• by Wendy Davis  @wendyndavis, November 28, 2012

A group that aims to set standards to implement a do-not-track mechanism has tapped privacy expert Peter Swire to forge a consensus between privacy advocates, computer scientists and industry representatives.

Swire, a law professor at Ohio State University, will serve as co-chair of the World Wide Web Consortium's Tracking Protection Working Group. He has previously worked for both the Obama and Clinton administrations, and he coordinated the White House's efforts on the major privacy law of the 1990s -- the Health Insurance Portability and Accountability Act.

Swire replaces Stanford University's Aleecia McDonald, who stepped down as co-chair on Wednesday. She says she intends to continue to participate in the group, which is made up of a broad range of computer scientists, industry representatives and privacy advocates.

The move comes as the W3C's do-not-track effort appears to have reached an impasse. The organization has tried for more than one year to reach a consensus on how Web site operators should respond to do-not-track headers -- which were designed as a way for privacy-conscious users to opt out of online behavioral advertising. Every major browser now offers those headers, but they don't actually block tracking cookies. Instead, they send a signal to publishers and ad networks, but those companies are free to decide how to react.

To date, the tracking protection group has been unable to reach a consensus on several key areas. One of the biggest centers on collecting data from users who don't want to be tracked. Privacy advocates, as well as many consumers, say ad networks should stop gathering data about people's Web surfing activity if they have turned on do-not-track.

But the online ad industry generally says that companies need only to stop targeting ads based on users' Web-surfing activity when they say they don't want to be tracked. Many online ad companies have said they want to continue to collect analytics information from users, even when they activate a do-not-track signal.

A compromise proposal would allow companies to collect analytics information, but only if it can't be linked to specific users or devices. So far, there is little agreement about how to effectively anonymize that data, according to McDonald.

Another bone of contention stems from Microsoft's Internet Explorer 10 browser, which activates do-not-track by default when people use Windows express settings. The W3C group says that do-not-track should reflect a choice by users, but has never spelled out what should happen when people use so-called non-compliant browsers.

The ad industry takes the position that companies need not honor signals from non-compliant browsers. Privacy advocates counter that at a minimum, ad networks and publishers must notify users of those browsers that their do-not-track headers are ineffective.

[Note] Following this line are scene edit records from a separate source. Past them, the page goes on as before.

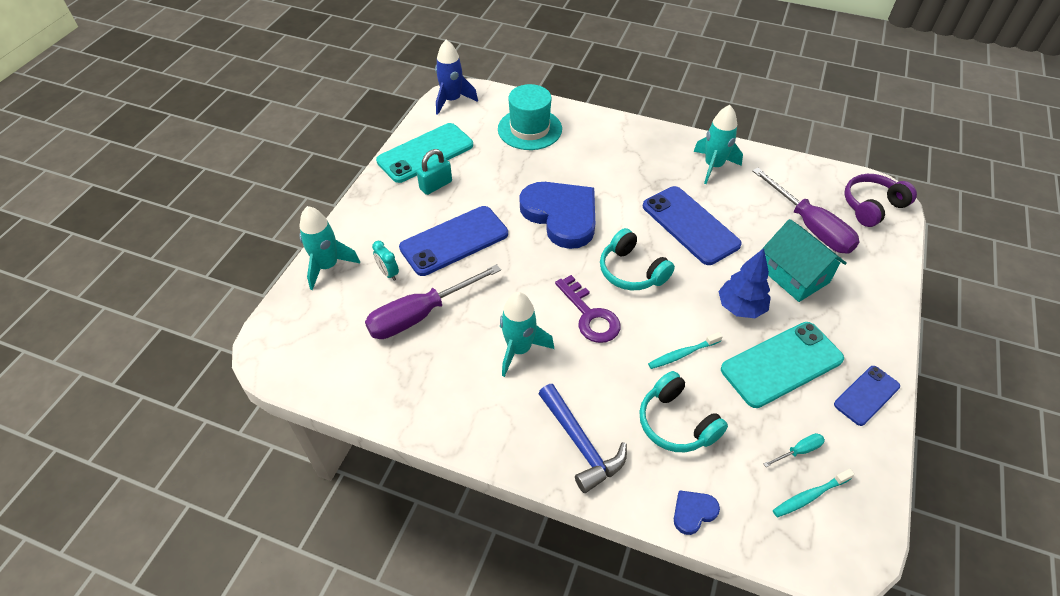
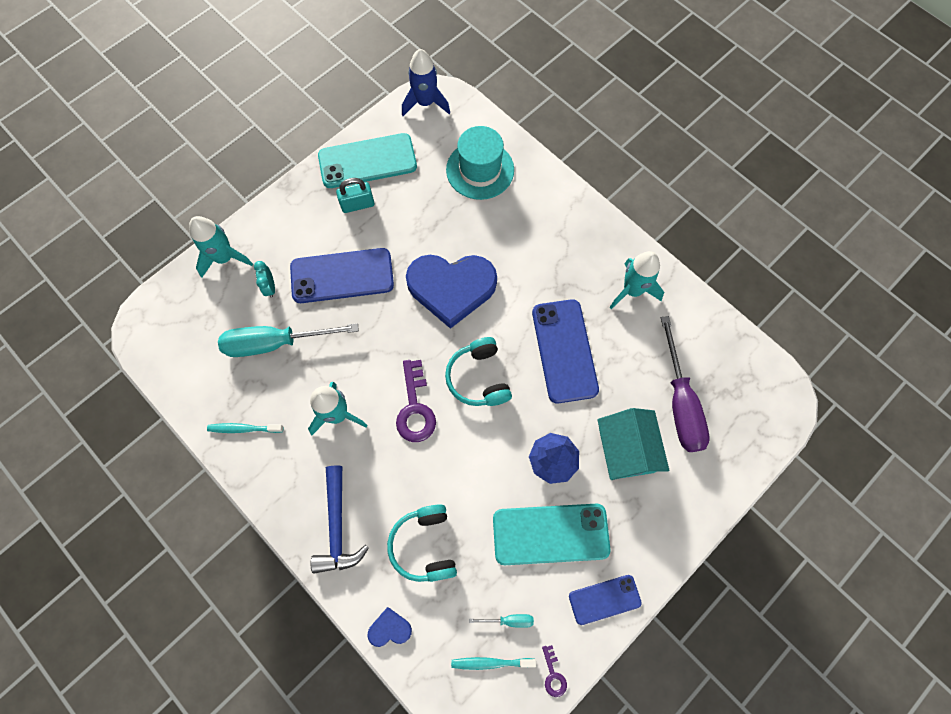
camera: 25 degrees right, 20 degrees up
purple screwdriver [365,264,501,339] -> turquoise screwdriver [218,323,359,357]
blue heart [520,182,595,249] -> blue heart turned 105 degrees clockwise [406,255,497,329]
turquoise toothbrush [648,332,723,369] -> turquoise toothbrush moved to [207,423,283,433]
purple headphones [844,174,917,227] -> none
none -> purple key [542,645,567,697]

Discussions surrounding those and other issues have become heated in recent months, says participant Jonathan Mayer, a Stanford University grad student and privacy advocate. "There's no doubt that group discussions have taken on a much more vitriolic tone of late," he says.

Jeff Chester, executive director of the advocacy organization Center for Digital Democracy, characterized the efforts to date as a failure. "This transition is more than just a personnel change. It reflects a 'multistakeholder' process in turmoil," he wrote today.

Meanwhile, the ad industry umbrella group Digital Advertising Alliance says the W3C shouldn't be considering policy issues at all. Instead, the DAA says the standards group should restrict itself to purely technical issues. DAA counsel Stu Ingis says those technical matters include how browsers communicate with publishers and how do-not-track signals are implemented across ad exchanges.

"The W3C is not the United Nations of privacy or policy," Ingis says. "The W3C does technical standard-setting."

But others say that do-not-track doesn't lend itself to purely technical decisions. "This is not something where you can decide, 'I'll write it in C++' or 'I'll write it in Java', " McDonald says. "The policy and the technology are deeply intertwined here."

Despite the recent rancor, some privacy experts are optimistic that the group will make headway under Swire's leadership.

"He's one of the unique people who is respected by all sides of the do-not-track debate," says Jules Polonetsky, co-chair and director of the think tank Future of Privacy Forum (where Swire serves as a senior fellow). "He's appreciated by business and trade groups as somebody who brings a pragmatic and practical approach to privacy regulations, and also respected by the advocacy community for the intellectual work he's done in advancing privacy, and the role he played in government in getting HIPAA adopted."